> [REQUIREMENT] Look over the material below and count the lines that include "ankle". Give only the total.

> [DATA FOR THE TASK]
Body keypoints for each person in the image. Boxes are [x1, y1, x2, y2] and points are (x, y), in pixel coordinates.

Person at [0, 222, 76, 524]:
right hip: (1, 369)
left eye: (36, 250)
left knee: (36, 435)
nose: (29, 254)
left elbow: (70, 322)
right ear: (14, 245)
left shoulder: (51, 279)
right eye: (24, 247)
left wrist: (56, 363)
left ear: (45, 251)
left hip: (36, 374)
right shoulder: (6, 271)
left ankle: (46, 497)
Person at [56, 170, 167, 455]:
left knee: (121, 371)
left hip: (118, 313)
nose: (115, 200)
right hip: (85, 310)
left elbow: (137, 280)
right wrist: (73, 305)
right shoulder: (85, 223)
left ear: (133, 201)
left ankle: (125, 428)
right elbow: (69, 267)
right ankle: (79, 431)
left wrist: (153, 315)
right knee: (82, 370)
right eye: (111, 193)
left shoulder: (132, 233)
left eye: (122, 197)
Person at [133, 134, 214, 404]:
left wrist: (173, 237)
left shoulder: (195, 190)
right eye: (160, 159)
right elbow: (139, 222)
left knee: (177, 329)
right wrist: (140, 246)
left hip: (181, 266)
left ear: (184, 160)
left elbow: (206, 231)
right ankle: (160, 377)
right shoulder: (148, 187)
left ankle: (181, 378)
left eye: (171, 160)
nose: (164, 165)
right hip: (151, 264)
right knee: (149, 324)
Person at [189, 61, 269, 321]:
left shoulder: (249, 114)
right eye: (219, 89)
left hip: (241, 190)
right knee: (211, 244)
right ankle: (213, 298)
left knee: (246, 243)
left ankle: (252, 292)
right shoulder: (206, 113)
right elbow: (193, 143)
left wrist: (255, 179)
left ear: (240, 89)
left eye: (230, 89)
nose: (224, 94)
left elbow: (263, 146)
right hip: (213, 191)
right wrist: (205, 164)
...
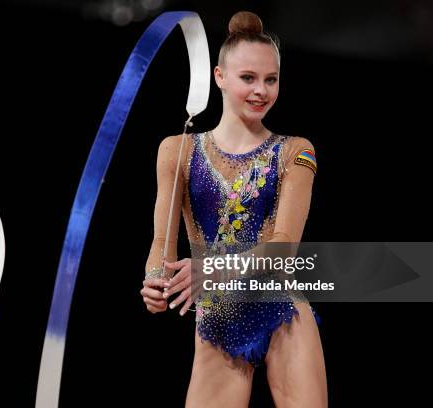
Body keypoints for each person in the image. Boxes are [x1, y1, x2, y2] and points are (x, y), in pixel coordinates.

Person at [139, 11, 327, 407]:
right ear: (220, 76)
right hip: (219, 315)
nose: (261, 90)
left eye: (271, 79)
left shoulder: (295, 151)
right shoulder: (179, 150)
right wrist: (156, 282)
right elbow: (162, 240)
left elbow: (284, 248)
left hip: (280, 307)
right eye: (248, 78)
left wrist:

> [TASK RESPONSE] 7